Essentially all I need the trigger to do is update the cross reference table each time a new image gets inserted into either img_format_a or img_format_p. When a new image is inserted, I would like to use a PostGIS function like ST_Intersects to determine whether the new image overlaps with any of the images in the other table. For each image pair where ST_INTERSECTS returns true, I would like to insert a new entry into img_a_img_p with the ID's of both images. Can someone help me figure out how to write this trigger function? Here is some pseudocode:
SELECT * FROM img_format_p P
WHERE ST_Intersects(A.boundary, P.boundary);
for each match in selection {
INSERT INTO img_a_img_p VALUES (A.id, P.id);
}
You could wrap the usual INSERT ... SELECT idiom in a PL/pgSQL function sort of like this:
create function check_p_cross_reference() returns trigger as
$$
begin
insert into img_a_img_p (img_a_id, img_p_id)
select a.id, p.id
from img_format_a, img_format_p
where p.id = NEW.id
and ST_Intersects(a.boundary, p.boundary);
return null;
end;
$$ language plpgsql;
Triggers have two extra variables, NEW and OLD:
NEW
Data type RECORD; variable holding the new database row for INSERT/UPDATE operations in row-level triggers. This variable is NULL in statement-level triggers and for DELETE operations.
OLD
Data type RECORD; variable holding the old database row for UPDATE/DELETE operations in row-level triggers. This variable is NULL in statement-level triggers and for INSERT operations.
So you can use NEW.id to access the new img_format_p value that's going in. You (currently) can't use the plain SQL language for triggers:
It is not currently possible to write a trigger function in the plain SQL function language.
but PL/pgSQL is pretty close. This would make sense as an AFTER INSERT trigger:
CREATE TRIGGER update_a_p_cross_reference
AFTER INSERT
ON img_format_p FOR EACH ROW
EXECUTE PROCEDURE check_p_cross_reference();
Deletes could be handled with a foreign key on img_a_img_p and a cascading delete.
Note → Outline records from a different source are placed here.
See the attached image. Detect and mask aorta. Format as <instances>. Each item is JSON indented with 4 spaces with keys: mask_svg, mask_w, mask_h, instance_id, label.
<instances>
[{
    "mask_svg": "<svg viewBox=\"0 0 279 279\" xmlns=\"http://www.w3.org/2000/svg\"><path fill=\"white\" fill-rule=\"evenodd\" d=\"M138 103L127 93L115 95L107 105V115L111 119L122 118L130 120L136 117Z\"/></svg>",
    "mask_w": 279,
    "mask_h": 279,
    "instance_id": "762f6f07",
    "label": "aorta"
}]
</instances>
You could use your trigger for UPDATEs as well:
CREATE TRIGGER update_a_p_cross_reference
AFTER INSERT OR UPDATE OF boundary
ON img_format_p FOR EACH ROW
EXECUTE PROCEDURE check_p_cross_reference();
but you'd probably want to clear out the old entries before inserting the new ones with something like:
delete from img_a_img_p where img_p_id = NEW.id;
before the INSERT...SELECT statement.